» **Dataset extract**
------------------------
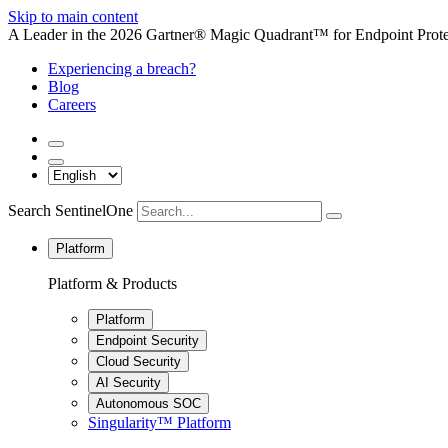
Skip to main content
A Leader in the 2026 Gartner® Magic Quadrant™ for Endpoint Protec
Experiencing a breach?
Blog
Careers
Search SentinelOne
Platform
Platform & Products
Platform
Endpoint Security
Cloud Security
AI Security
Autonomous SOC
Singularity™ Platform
------------------------
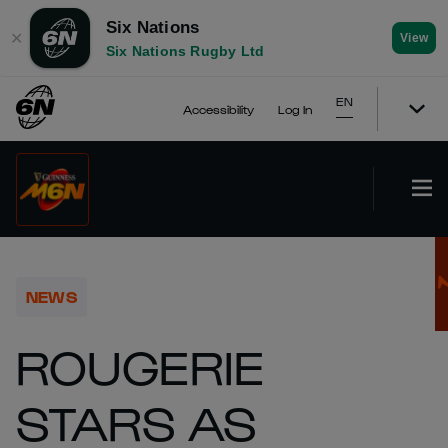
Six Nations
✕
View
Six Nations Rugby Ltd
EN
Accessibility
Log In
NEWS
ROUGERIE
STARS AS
------------------------
» **Work to be completed**
Scan the records above for the lines holding "Skip to main content" and "Singularity™ Platform". Transcribe those two and every line between them word for word, and no others.

» **Problem solution**
Skip to main content
A Leader in the 2026 Gartner® Magic Quadrant™ for Endpoint Protec
Experiencing a breach?
Blog
Careers
Search SentinelOne
Platform
Platform & Products
Platform
Endpoint Security
Cloud Security
AI Security
Autonomous SOC
Singularity™ Platform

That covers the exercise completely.